> Work order: Lines containing "areas": state how many there are in these entries, and write only that number.

> Data to use:

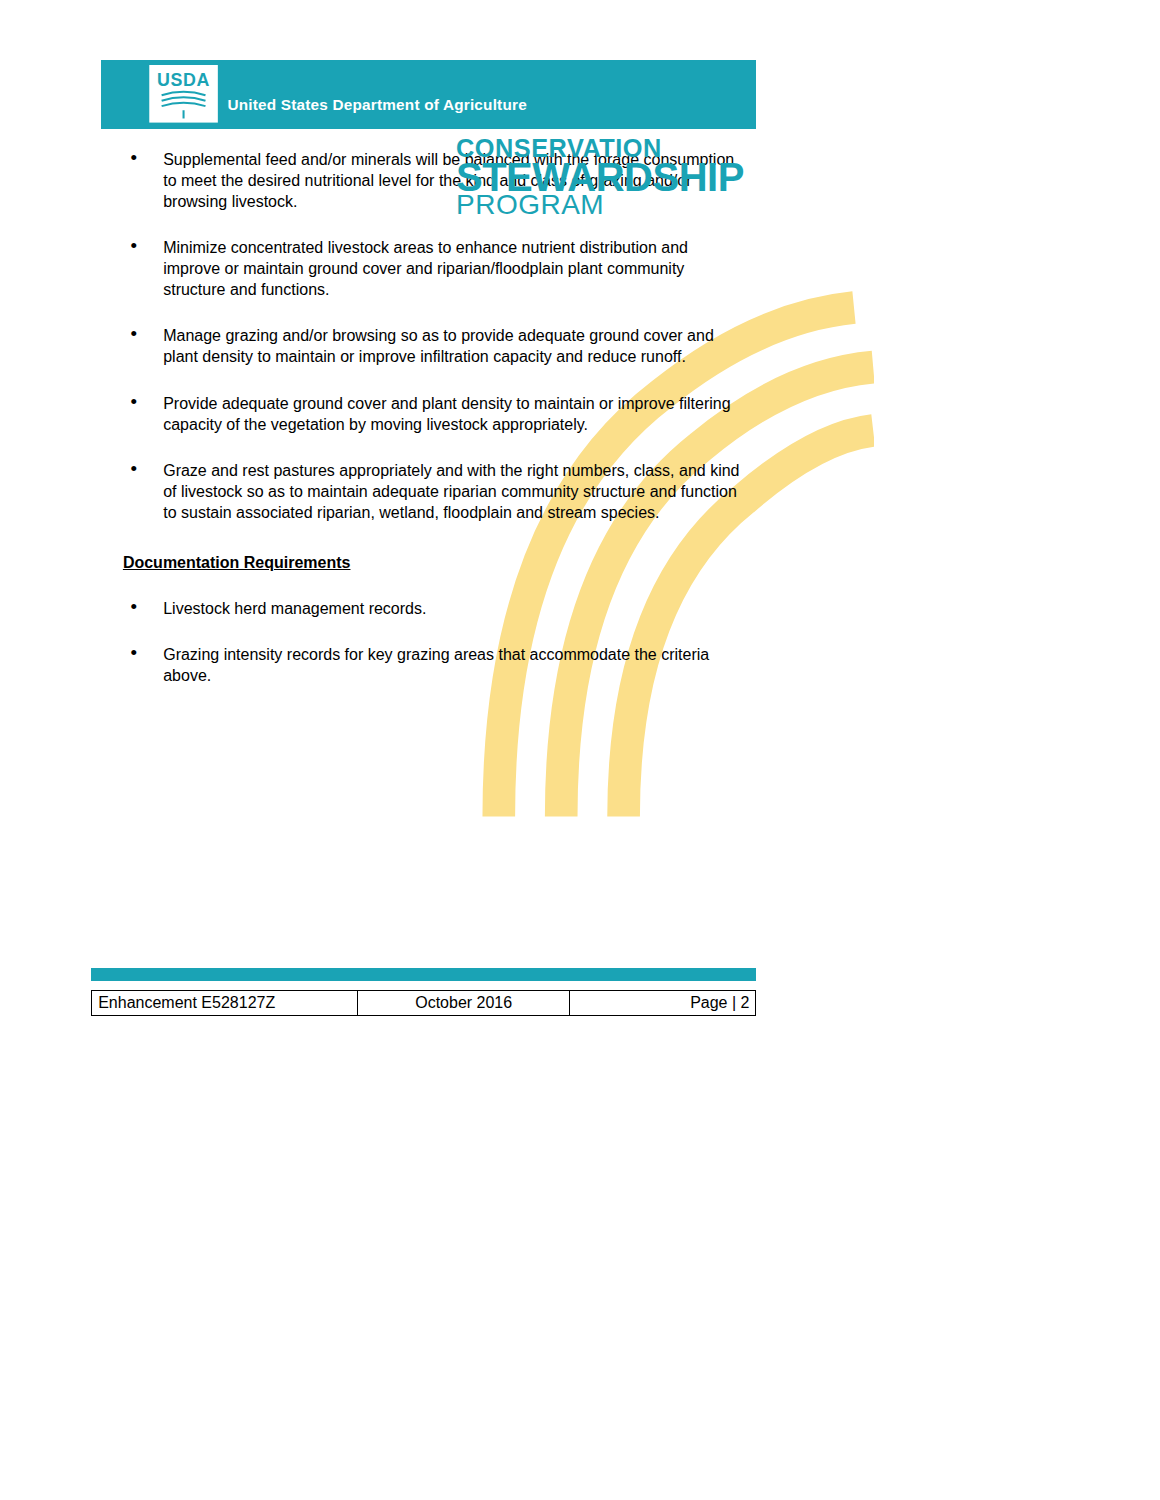USDA
United States Department of Agriculture
CONSERVATION
STEWARDSHIP
PROGRAM
Supplemental feed and/or minerals will be balanced with the forage consumption to meet the desired nutritional level for the kind and class of grazing and/or browsing livestock.
Minimize concentrated livestock areas to enhance nutrient distribution and improve or maintain ground cover and riparian/floodplain plant community structure and functions.
Manage grazing and/or browsing so as to provide adequate ground cover and plant density to maintain or improve infiltration capacity and reduce runoff.
Provide adequate ground cover and plant density to maintain or improve filtering capacity of the vegetation by moving livestock appropriately.
Graze and rest pastures appropriately and with the right numbers, class, and kind of livestock so as to maintain adequate riparian community structure and function to sustain associated riparian, wetland, floodplain and stream species.
Documentation Requirements
Livestock herd management records.
Grazing intensity records for key grazing areas that accommodate the criteria above.
| Enhancement E528127Z | October 2016 | Page / 2 |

> Result: 2